→ **What is expected**:
Copy out the entries word for word, from the line containing "What are all" down to the line containing "List the labels", and leave out the pictures.

→ **Exercise material**:
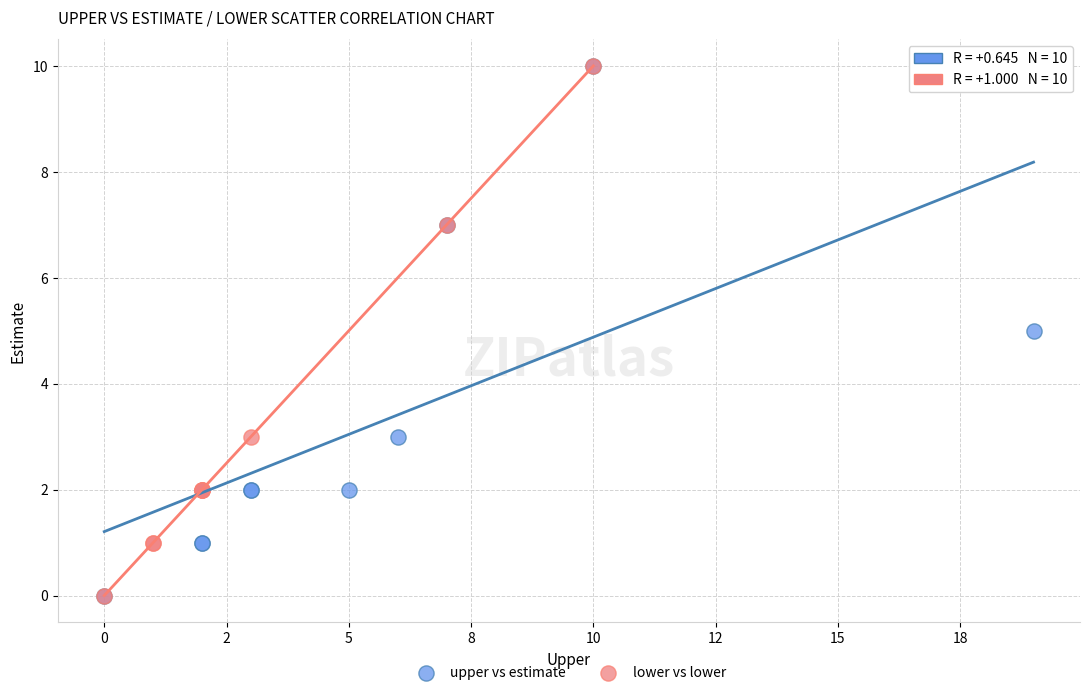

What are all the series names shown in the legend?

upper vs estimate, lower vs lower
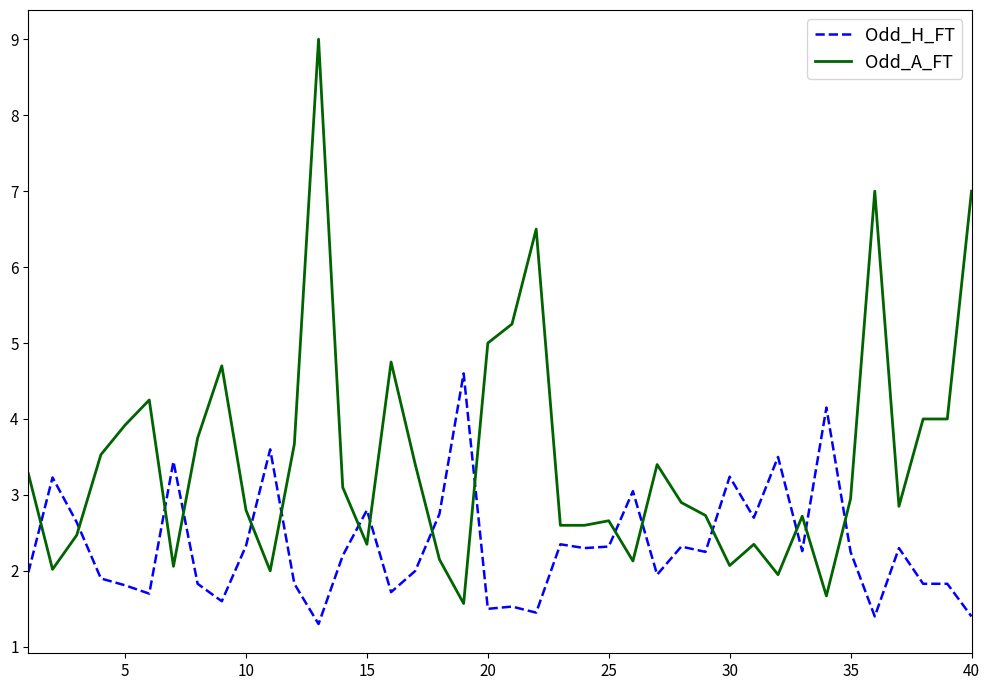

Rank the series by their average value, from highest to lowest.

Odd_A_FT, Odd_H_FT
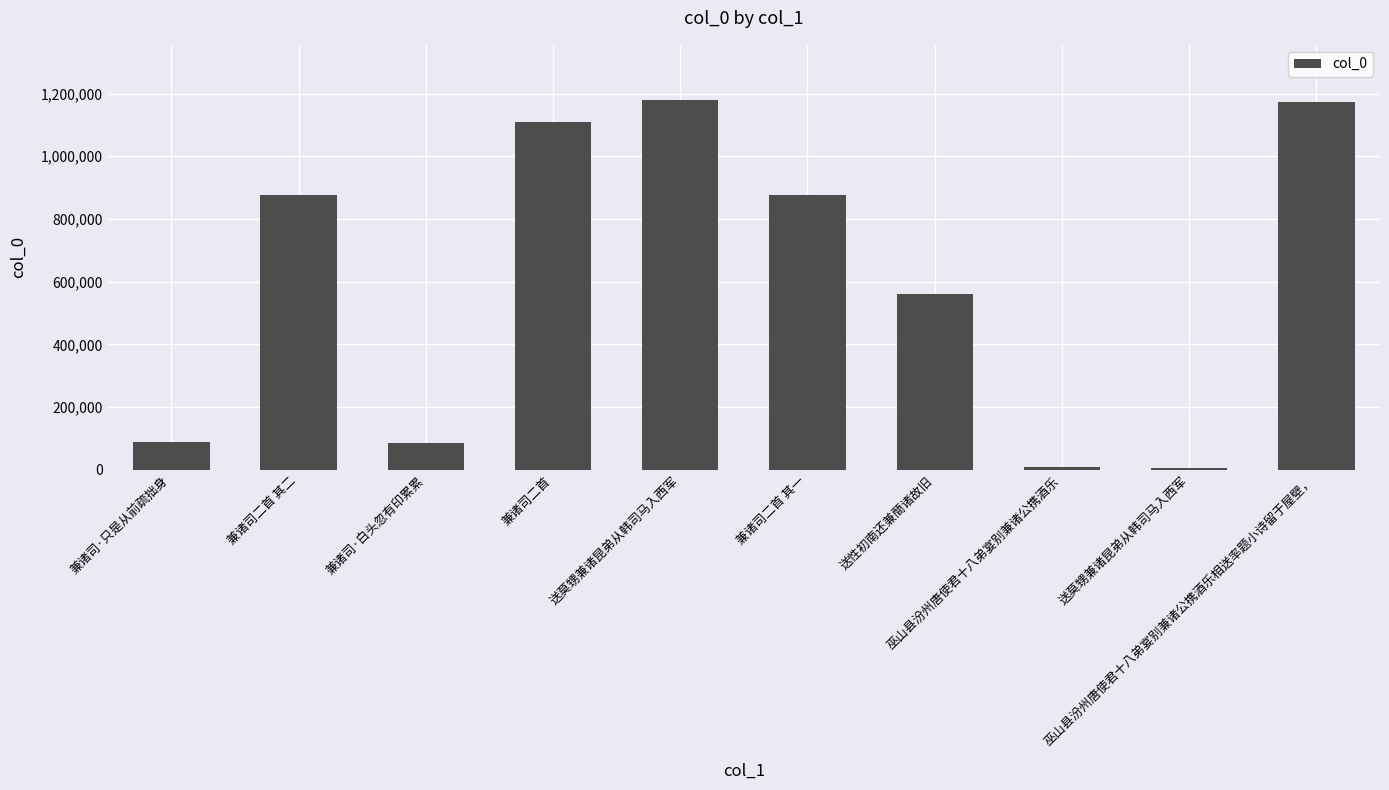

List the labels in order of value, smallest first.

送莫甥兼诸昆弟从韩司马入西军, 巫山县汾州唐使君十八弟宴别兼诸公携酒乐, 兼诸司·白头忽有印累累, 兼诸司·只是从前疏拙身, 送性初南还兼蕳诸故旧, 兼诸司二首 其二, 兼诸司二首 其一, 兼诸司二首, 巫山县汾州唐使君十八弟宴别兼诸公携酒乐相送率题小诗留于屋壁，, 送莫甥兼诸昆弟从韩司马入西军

* * *

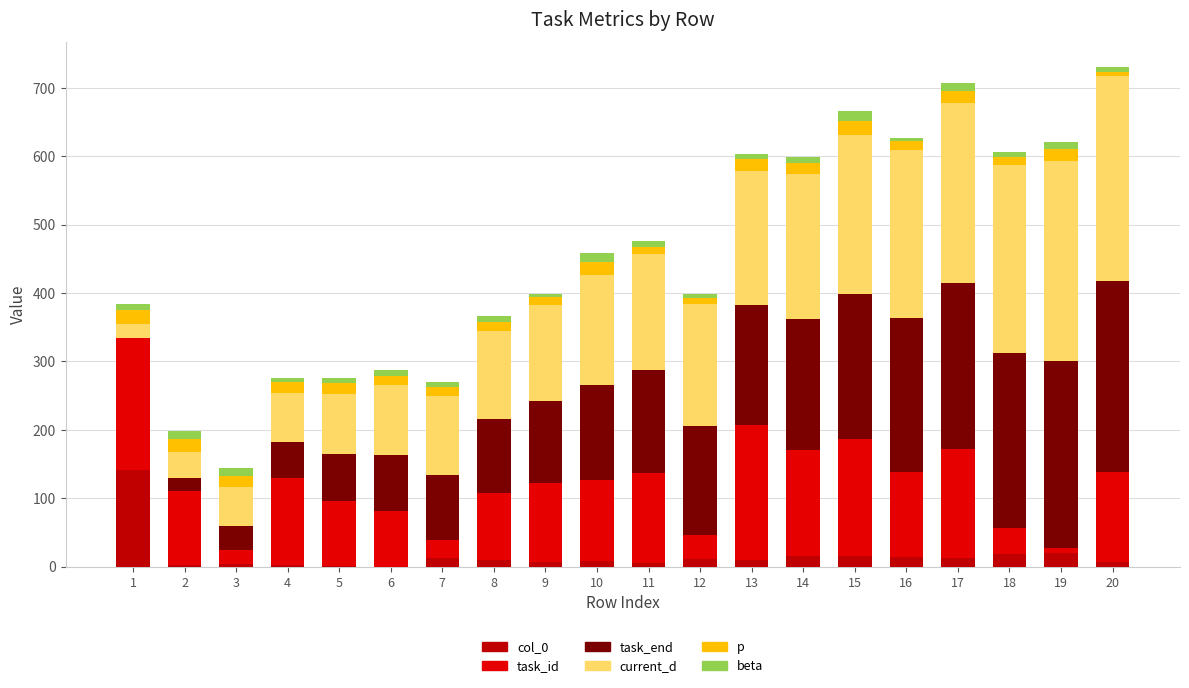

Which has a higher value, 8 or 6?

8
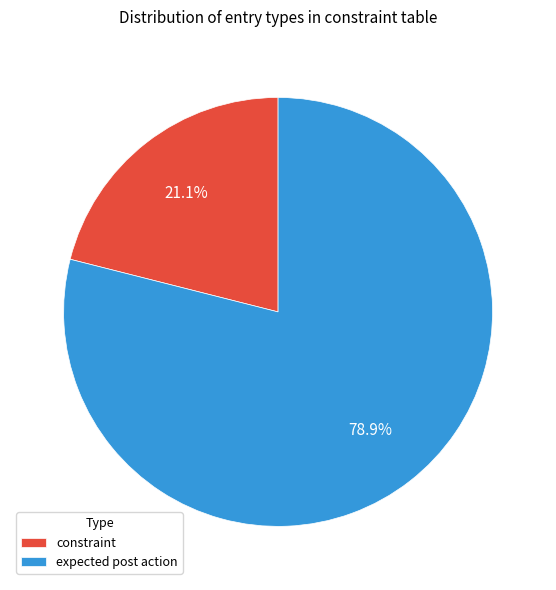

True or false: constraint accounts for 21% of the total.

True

→ **Answer**:
What are all the series names shown in the legend?

upper vs estimate, lower vs lower

Rank the series by their average value, from highest to lowest.

Odd_A_FT, Odd_H_FT

List the labels in order of value, smallest first.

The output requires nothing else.